*** Opening of Source extract ***
Professor Robertson speaks at OSU on Public Interest Environmental Law

Professor Heidi Gorovitz Robertson spoke as part of the luncheon plenary program at the Ohio Public Interest Environmental Law Conference at The Ohio State University in Columbus on September 19, 2025.  The conference was co-hosted by the Ohio Environmental Council and the Environmental Professionals Network.  The plenary program was entitled “The Role of Judges in Environmental Law and the Procedure of Standing.”  Other participants in the plenary program were Trent Dougherty, a partner at HubayDougherty, Miranda Leppa, Director of the Environmental Law Clinic at Case, and Chris Tavenor, General Council at the Ohio Environmental Council.

Robertson is the Steven W. Percy Professor of Law at CSU|Law and Professor of Environmental Studies at the Levin College of Public Affairs and Education.
*** Close of Source extract ***
*** Opening of The data ***
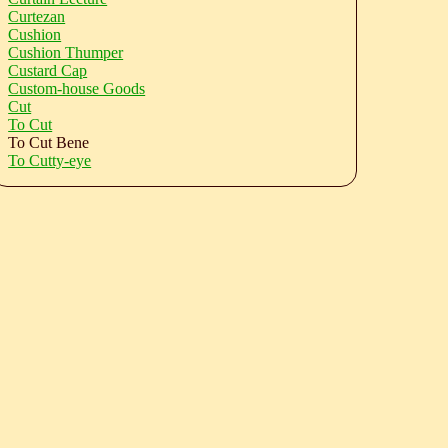
Curtezan
Cushion
Cushion Thumper
Custard Cap
Custom-house Goods
Cut
To Cut
To Cut Bene
To Cutty-eye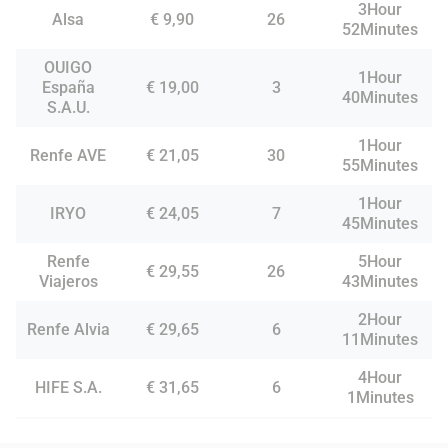
3Hour
Alsa
€ 9,90
26
52Minutes
OUIGO
1Hour
España
€ 19,00
3
40Minutes
S.A.U.
1Hour
Renfe AVE
€ 21,05
30
55Minutes
1Hour
IRYO
€ 24,05
7
45Minutes
Renfe
5Hour
€ 29,55
26
Viajeros
43Minutes
2Hour
Renfe Alvia
€ 29,65
6
11Minutes
4Hour
HIFE S.A.
€ 31,65
6
1Minutes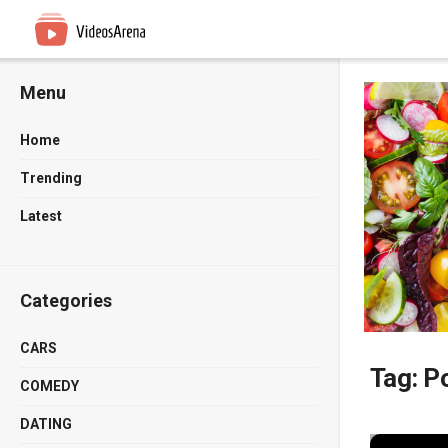
Menu
Home
Trending
Latest
Categories
CARS
Tag:
Po
COMEDY
DATING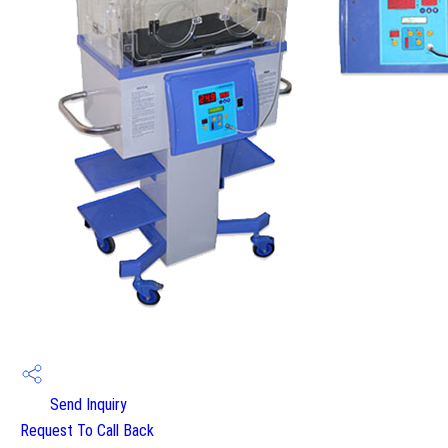
Send Inquiry
Request To Call Back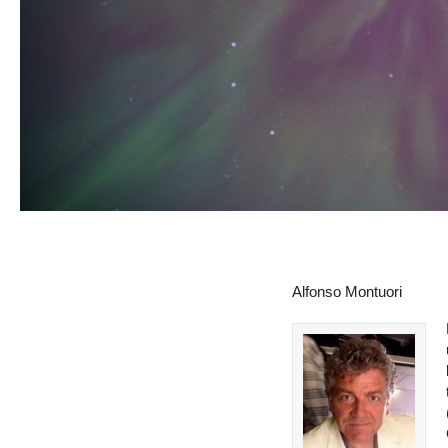
Alfonso Montuori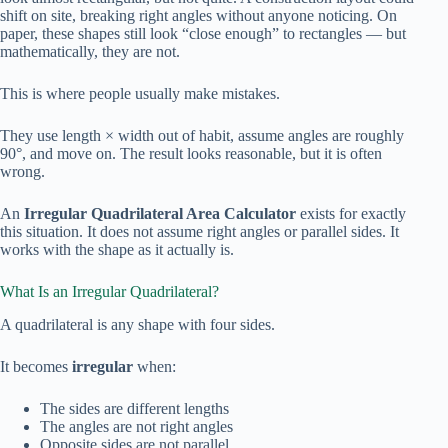
shift on site, breaking right angles without anyone noticing. On
paper, these shapes still look “close enough” to rectangles — but
mathematically, they are not.
This is where people usually make mistakes.
They use length × width out of habit, assume angles are roughly
90°, and move on. The result looks reasonable, but it is often
wrong.
An
Irregular Quadrilateral Area Calculator
exists for exactly
this situation. It does not assume right angles or parallel sides. It
works with the shape as it actually is.
What Is an Irregular Quadrilateral?
A quadrilateral is any shape with four sides.
It becomes
irregular
when:
The sides are different lengths
The angles are not right angles
Opposite sides are not parallel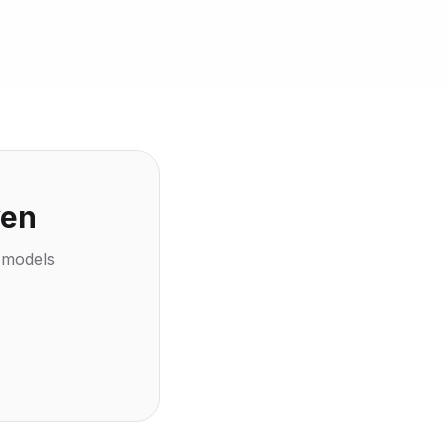
ven
l models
*** Close of The data ***
• Required action:
Return the part of the conference news item that begins with the words containing "Robertson is the" and ends with "Affairs and Education.", copied exactly.

• Answer to the exercise:
Robertson is the Steven W. Percy Professor of Law at CSU|Law and Professor of Environmental Studies at the Levin College of Public Affairs and Education.